Work to be completed: For this listing, the lines between the one holding "Oct 30th, 2013)*" and the one holding "VotesManager is a", inclusive, must be set down exactly.

************

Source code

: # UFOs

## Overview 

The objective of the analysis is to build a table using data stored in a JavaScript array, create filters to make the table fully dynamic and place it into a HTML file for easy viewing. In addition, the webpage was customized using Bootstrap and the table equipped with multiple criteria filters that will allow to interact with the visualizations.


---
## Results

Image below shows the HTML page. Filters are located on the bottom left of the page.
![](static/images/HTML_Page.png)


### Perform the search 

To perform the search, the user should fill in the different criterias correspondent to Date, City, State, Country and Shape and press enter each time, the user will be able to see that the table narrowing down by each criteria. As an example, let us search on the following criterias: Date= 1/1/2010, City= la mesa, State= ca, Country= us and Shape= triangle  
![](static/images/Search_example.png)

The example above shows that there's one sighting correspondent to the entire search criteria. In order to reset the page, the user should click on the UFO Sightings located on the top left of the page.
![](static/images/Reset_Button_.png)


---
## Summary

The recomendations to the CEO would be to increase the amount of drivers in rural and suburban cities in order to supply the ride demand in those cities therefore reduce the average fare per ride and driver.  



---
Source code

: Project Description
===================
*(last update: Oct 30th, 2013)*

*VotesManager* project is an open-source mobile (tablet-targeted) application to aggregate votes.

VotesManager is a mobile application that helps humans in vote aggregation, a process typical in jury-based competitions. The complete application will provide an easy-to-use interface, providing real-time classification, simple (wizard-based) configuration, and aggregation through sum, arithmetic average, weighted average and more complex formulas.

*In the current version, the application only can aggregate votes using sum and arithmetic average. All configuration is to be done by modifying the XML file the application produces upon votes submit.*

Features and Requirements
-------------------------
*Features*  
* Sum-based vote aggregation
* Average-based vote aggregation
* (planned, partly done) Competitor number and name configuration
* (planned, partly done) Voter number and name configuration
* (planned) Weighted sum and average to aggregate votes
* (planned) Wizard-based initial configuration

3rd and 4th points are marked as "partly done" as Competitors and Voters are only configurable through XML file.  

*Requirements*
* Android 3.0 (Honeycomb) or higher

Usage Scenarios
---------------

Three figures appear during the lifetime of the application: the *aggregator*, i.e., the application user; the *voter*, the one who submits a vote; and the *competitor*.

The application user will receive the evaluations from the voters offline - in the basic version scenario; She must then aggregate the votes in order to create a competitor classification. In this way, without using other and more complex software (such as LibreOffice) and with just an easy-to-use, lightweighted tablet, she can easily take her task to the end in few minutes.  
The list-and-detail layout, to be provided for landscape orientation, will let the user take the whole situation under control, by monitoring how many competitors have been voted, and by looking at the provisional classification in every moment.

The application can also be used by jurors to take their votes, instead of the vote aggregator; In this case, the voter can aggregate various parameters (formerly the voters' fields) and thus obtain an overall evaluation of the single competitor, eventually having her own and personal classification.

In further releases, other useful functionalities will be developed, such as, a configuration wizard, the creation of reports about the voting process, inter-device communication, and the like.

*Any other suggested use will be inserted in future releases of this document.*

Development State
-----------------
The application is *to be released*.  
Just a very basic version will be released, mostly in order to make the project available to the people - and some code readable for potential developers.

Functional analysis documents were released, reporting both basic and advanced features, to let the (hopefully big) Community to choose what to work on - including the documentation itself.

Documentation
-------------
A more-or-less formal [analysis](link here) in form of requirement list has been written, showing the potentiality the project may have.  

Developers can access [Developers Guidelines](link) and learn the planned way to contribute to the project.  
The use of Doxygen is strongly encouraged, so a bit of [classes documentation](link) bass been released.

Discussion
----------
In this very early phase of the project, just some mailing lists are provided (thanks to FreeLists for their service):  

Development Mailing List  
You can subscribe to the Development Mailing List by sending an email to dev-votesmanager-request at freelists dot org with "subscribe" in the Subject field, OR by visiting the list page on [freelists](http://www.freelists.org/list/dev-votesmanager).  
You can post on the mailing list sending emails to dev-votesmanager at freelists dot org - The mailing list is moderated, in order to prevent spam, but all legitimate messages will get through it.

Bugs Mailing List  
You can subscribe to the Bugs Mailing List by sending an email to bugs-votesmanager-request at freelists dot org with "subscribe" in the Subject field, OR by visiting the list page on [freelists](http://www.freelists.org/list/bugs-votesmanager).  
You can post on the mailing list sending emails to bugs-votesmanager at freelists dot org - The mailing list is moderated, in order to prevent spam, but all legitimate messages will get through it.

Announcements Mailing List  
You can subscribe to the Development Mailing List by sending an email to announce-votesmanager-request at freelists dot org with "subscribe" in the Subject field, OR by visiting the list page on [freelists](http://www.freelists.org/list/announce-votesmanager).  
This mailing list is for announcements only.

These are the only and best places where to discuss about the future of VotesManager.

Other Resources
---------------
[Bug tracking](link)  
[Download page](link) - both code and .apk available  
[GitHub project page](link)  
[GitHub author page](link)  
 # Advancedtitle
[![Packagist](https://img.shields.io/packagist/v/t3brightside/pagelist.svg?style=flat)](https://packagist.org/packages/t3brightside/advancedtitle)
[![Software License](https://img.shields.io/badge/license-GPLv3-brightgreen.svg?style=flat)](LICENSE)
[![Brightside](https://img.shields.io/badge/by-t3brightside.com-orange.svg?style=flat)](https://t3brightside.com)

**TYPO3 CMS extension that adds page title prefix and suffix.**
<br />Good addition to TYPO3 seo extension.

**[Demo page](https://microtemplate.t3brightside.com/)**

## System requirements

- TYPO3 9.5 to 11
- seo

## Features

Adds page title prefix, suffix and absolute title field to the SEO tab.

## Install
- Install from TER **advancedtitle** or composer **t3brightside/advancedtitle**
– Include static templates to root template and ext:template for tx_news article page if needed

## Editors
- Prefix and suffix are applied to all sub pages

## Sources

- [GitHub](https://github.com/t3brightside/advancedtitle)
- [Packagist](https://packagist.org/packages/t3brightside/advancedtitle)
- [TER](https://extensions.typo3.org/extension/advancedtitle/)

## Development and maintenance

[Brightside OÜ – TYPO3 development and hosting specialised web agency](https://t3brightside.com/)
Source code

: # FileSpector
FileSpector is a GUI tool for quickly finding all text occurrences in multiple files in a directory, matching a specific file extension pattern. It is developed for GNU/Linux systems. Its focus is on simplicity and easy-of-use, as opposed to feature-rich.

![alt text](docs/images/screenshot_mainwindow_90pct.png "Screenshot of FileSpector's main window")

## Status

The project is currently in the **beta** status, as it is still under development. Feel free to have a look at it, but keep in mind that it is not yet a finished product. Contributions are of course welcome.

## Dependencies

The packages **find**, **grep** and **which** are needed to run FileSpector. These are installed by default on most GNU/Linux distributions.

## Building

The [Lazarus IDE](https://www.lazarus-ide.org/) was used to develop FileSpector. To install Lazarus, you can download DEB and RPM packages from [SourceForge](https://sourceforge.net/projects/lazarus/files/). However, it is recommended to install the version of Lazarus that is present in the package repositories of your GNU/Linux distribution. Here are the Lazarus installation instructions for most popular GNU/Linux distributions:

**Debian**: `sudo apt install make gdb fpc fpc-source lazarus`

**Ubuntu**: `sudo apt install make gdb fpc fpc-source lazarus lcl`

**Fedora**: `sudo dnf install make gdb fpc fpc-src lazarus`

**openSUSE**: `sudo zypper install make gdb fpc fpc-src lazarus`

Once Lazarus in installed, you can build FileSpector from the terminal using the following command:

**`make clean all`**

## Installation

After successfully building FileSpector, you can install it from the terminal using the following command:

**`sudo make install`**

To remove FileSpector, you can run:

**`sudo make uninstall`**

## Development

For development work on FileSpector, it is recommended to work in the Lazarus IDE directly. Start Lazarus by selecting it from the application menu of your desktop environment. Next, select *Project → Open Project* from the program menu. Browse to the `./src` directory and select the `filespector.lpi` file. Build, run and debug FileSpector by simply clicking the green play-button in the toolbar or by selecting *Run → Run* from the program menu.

************

Solution to this task:
*(last update: Oct 30th, 2013)*

*VotesManager* project is an open-source mobile (tablet-targeted) application to aggregate votes.

VotesManager is a mobile application that helps humans in vote aggregation, a process typical in jury-based competitions. The complete application will provide an easy-to-use interface, providing real-time classification, simple (wizard-based) configuration, and aggregation through sum, arithmetic average, weighted average and more complex formulas.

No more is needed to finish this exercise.